§ **Work required**
With the pictures left out, copy the records below exactly from the first line down to the line holding "FIGURE6 Effects of", and include that line.
╔══
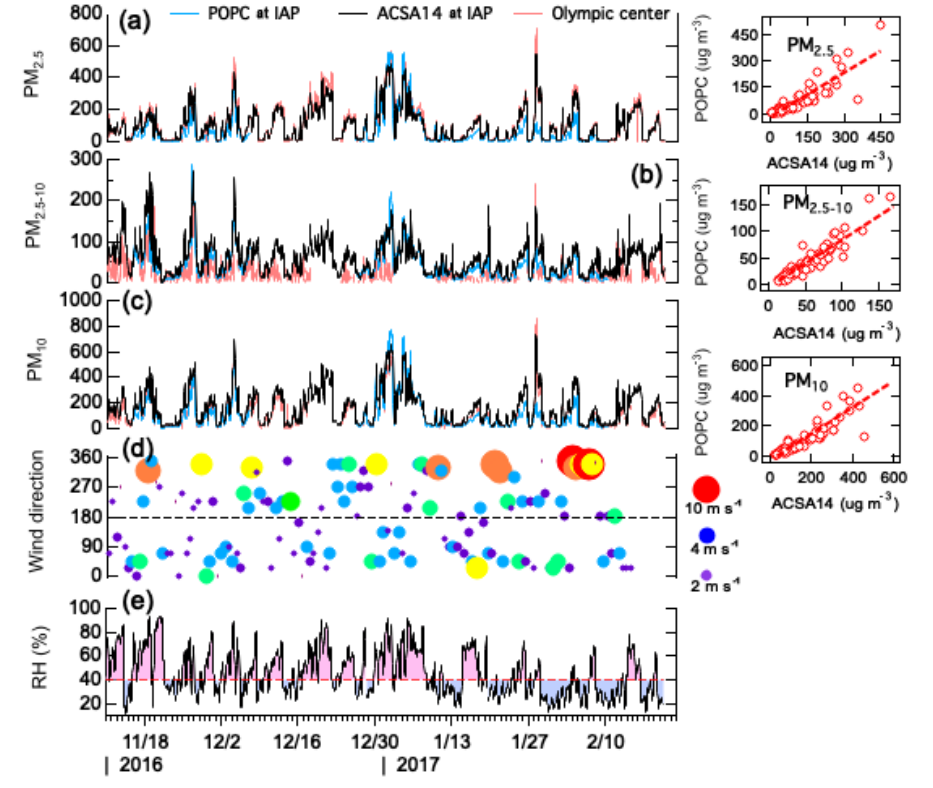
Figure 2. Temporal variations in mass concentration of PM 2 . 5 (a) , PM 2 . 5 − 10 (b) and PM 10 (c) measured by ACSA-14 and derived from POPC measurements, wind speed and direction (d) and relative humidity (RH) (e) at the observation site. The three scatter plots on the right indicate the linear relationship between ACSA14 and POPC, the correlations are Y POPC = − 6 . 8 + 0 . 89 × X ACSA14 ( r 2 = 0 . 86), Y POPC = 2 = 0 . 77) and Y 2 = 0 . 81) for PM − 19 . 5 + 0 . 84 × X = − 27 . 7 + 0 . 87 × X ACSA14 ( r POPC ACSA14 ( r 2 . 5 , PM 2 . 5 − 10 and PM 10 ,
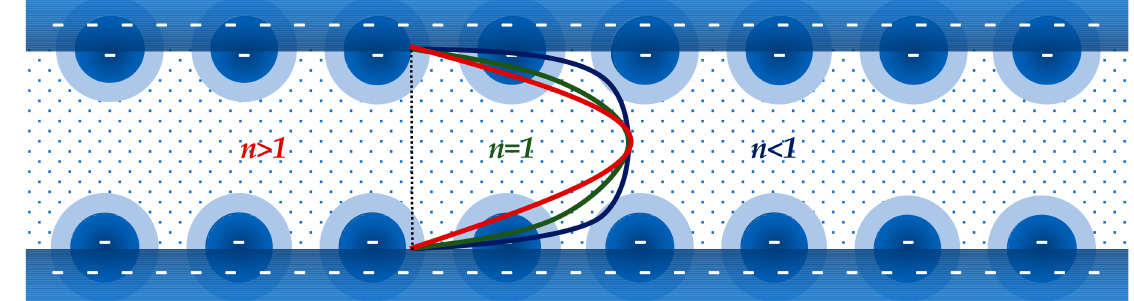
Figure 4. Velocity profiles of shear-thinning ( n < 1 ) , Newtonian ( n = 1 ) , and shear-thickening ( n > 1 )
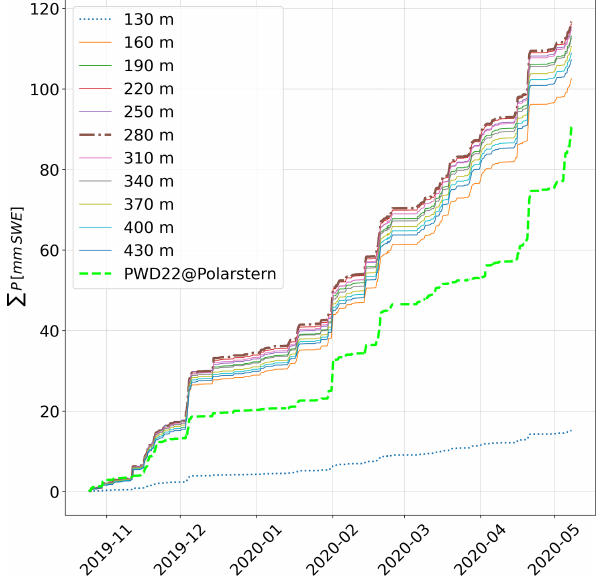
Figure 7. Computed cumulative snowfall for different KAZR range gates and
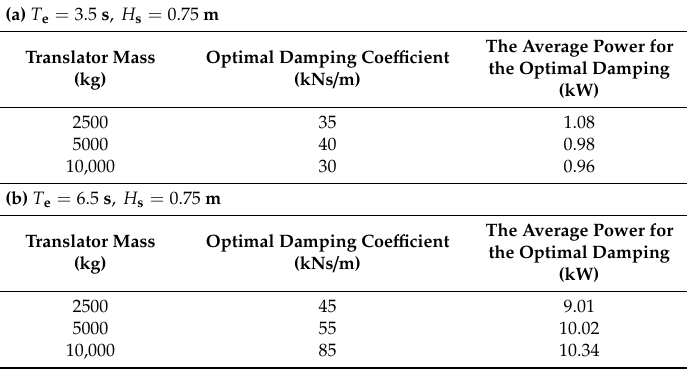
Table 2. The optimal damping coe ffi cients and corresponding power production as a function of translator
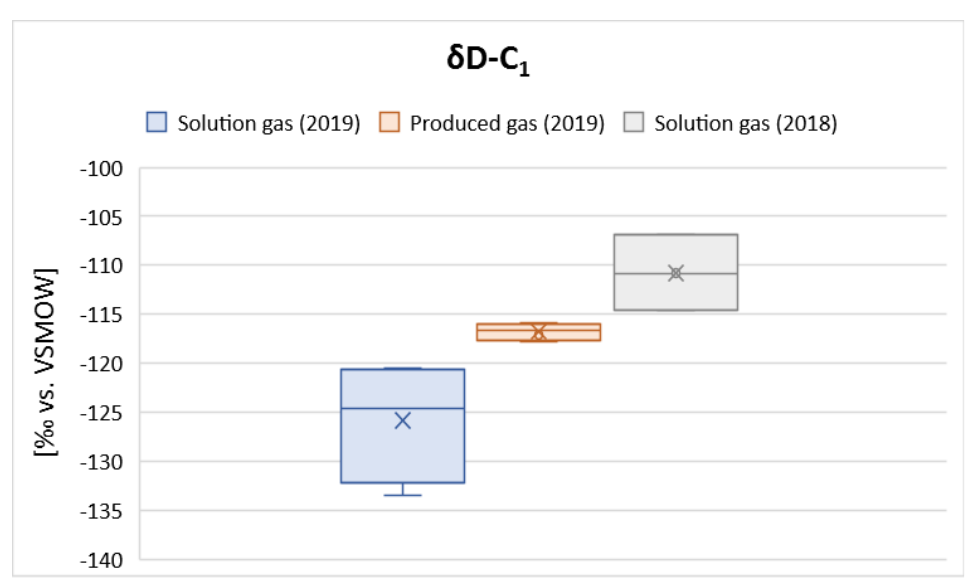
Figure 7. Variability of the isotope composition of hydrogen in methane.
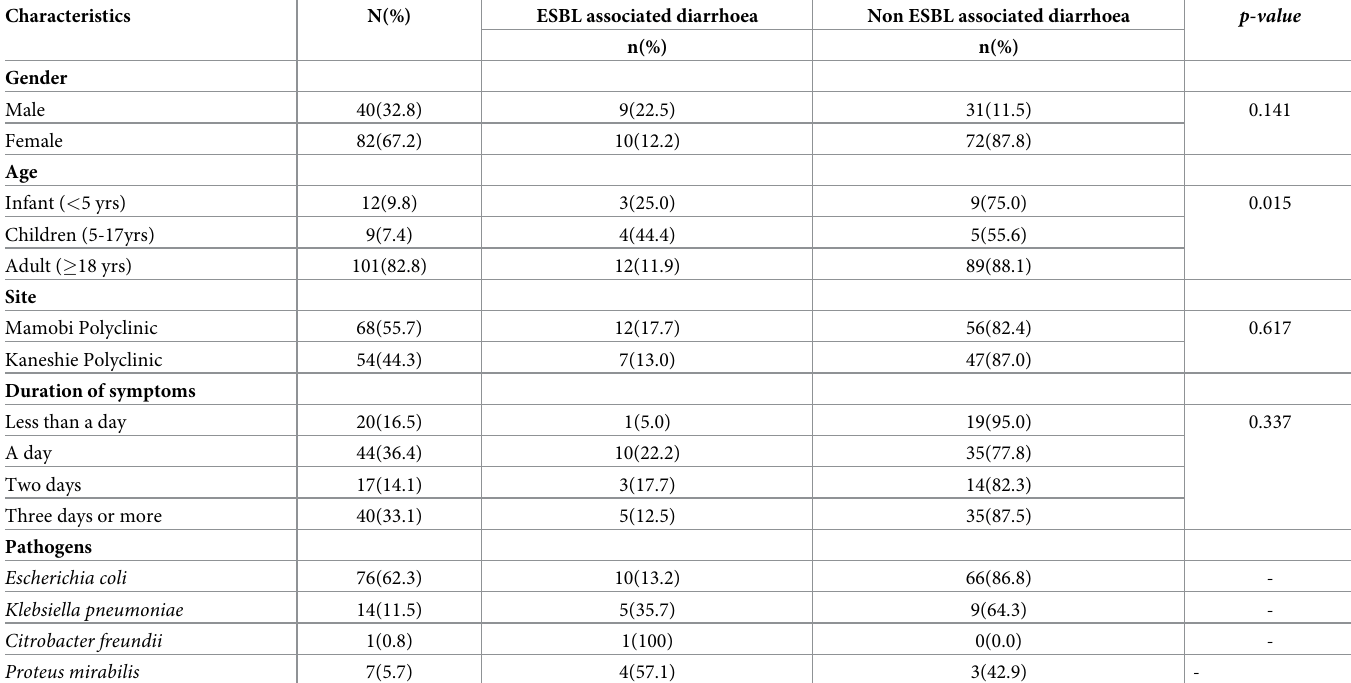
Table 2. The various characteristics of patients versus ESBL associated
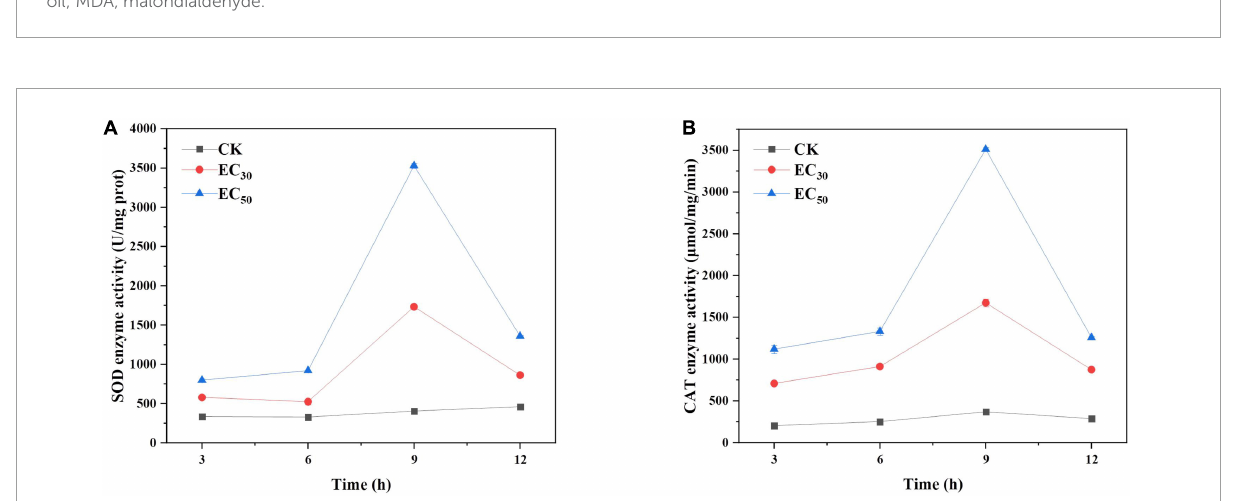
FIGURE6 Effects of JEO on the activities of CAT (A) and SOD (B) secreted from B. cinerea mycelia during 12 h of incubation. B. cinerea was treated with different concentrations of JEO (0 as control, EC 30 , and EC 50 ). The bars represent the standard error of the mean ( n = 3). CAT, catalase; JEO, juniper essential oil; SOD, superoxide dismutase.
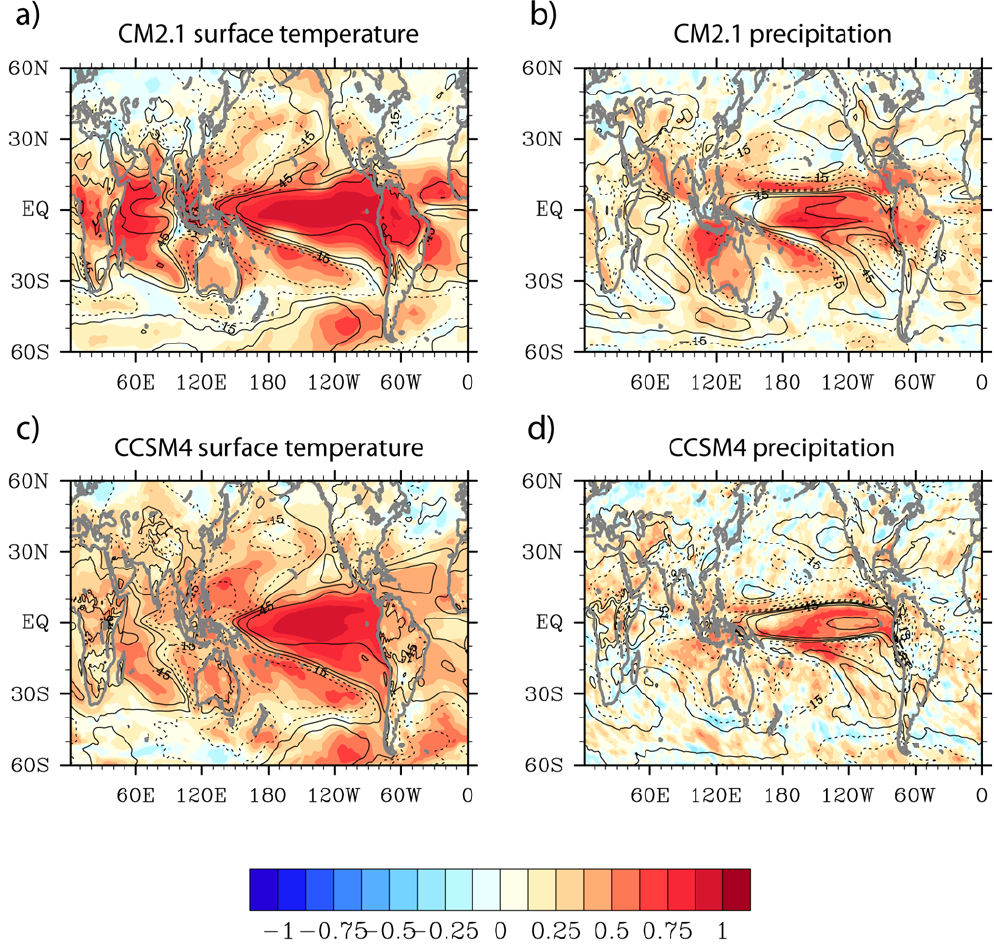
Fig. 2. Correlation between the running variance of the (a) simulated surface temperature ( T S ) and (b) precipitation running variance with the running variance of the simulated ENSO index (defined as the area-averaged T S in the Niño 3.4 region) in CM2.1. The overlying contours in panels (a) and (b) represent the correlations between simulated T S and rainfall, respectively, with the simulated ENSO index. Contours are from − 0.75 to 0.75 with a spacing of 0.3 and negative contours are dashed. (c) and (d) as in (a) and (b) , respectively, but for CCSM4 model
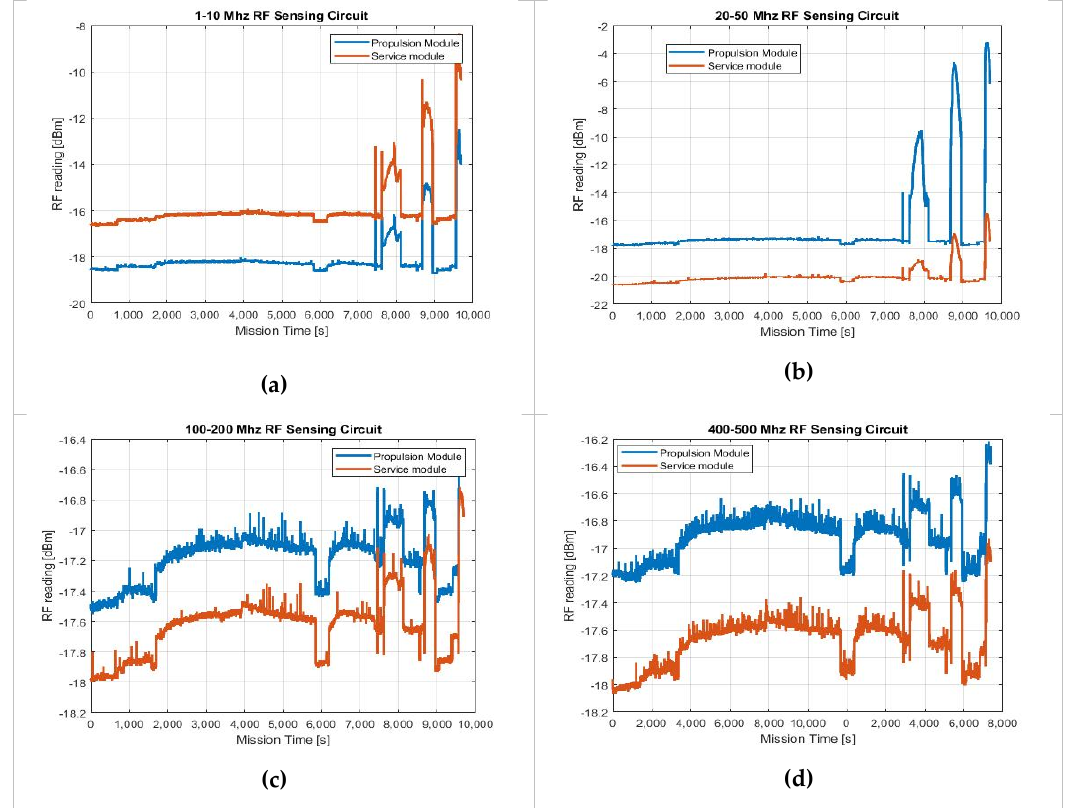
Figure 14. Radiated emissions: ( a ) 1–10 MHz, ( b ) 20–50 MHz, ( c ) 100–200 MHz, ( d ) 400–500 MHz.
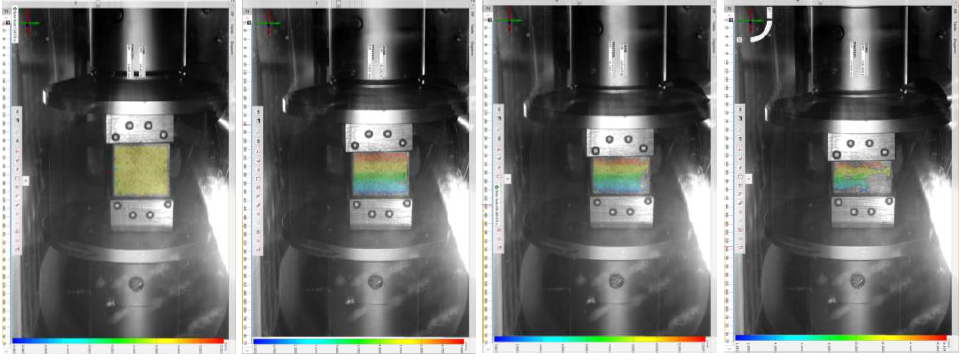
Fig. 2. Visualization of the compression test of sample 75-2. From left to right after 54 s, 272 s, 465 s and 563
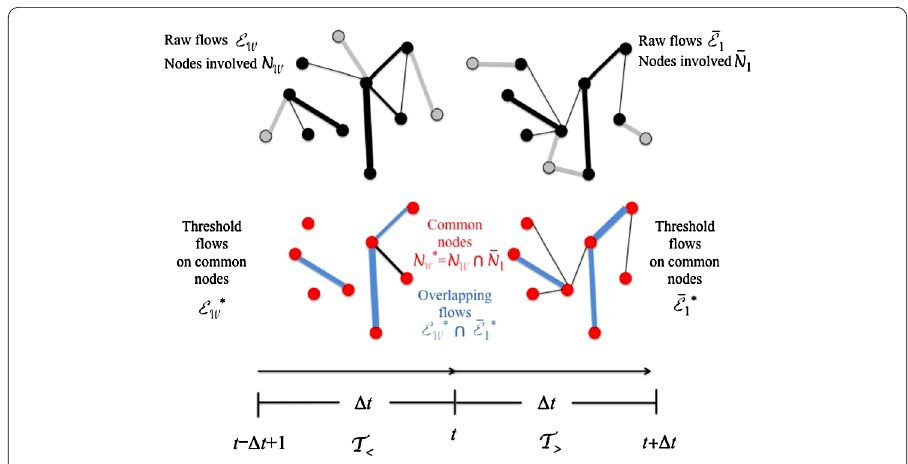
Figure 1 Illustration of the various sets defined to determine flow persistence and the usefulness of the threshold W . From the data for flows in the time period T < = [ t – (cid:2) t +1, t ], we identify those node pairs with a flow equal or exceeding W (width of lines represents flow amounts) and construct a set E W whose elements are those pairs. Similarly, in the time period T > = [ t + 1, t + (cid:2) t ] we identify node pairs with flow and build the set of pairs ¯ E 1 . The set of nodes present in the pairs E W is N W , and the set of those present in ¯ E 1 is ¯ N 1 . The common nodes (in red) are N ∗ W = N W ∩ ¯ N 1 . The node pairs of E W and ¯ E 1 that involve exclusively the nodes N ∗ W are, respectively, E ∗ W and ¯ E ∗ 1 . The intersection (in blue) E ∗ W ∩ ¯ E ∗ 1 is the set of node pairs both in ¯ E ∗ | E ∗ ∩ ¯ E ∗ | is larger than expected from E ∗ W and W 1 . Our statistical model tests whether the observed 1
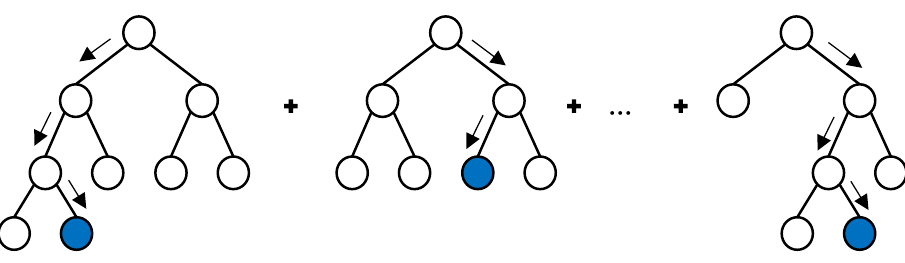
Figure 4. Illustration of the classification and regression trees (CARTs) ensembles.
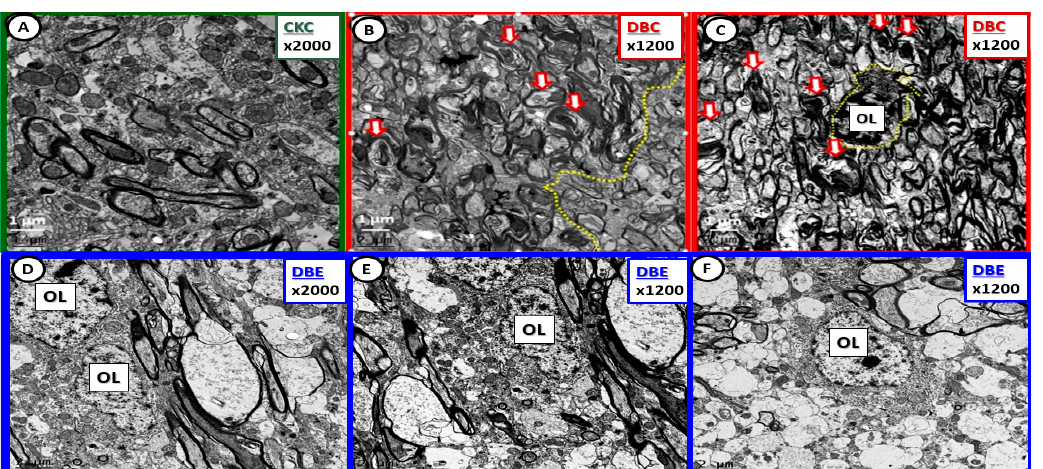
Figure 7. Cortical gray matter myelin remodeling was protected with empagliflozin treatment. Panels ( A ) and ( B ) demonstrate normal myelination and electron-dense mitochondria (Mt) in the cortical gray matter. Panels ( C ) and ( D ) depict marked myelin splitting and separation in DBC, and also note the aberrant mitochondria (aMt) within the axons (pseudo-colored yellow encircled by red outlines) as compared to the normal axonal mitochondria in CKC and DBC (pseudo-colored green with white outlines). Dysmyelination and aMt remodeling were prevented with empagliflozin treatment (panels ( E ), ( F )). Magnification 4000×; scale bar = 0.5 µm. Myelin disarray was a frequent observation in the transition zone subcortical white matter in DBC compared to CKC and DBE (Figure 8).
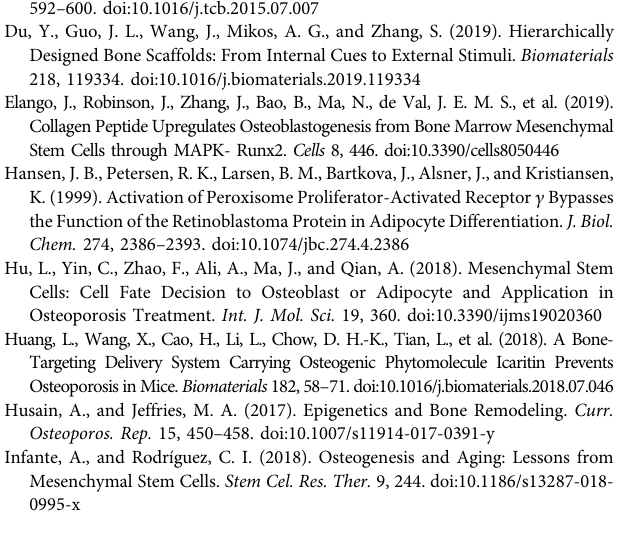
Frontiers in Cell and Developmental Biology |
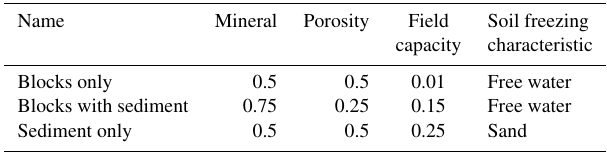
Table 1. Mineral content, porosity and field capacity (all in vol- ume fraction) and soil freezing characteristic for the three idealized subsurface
╚══
§ **Task result**
Figure 2. Temporal variations in mass concentration of PM 2 . 5 (a) , PM 2 . 5 − 10 (b) and PM 10 (c) measured by ACSA-14 and derived from POPC measurements, wind speed and direction (d) and relative humidity (RH) (e) at the observation site. The three scatter plots on the right indicate the linear relationship between ACSA14 and POPC, the correlations are Y POPC = − 6 . 8 + 0 . 89 × X ACSA14 ( r 2 = 0 . 86), Y POPC = 2 = 0 . 77) and Y 2 = 0 . 81) for PM − 19 . 5 + 0 . 84 × X = − 27 . 7 + 0 . 87 × X ACSA14 ( r POPC ACSA14 ( r 2 . 5 , PM 2 . 5 − 10 and PM 10 ,
Figure 4. Velocity profiles of shear-thinning ( n < 1 ) , Newtonian ( n = 1 ) , and shear-thickening ( n > 1 )
Figure 7. Computed cumulative snowfall for different KAZR range gates and
Table 2. The optimal damping coe ffi cients and corresponding power production as a function of translator
Figure 7. Variability of the isotope composition of hydrogen in methane.
Table 2. The various characteristics of patients versus ESBL associated
FIGURE6 Effects of JEO on the activities of CAT (A) and SOD (B) secreted from B. cinerea mycelia during 12 h of incubation. B. cinerea was treated with different concentrations of JEO (0 as control, EC 30 , and EC 50 ). The bars represent the standard error of the mean ( n = 3). CAT, catalase; JEO, juniper essential oil; SOD, superoxide dismutase.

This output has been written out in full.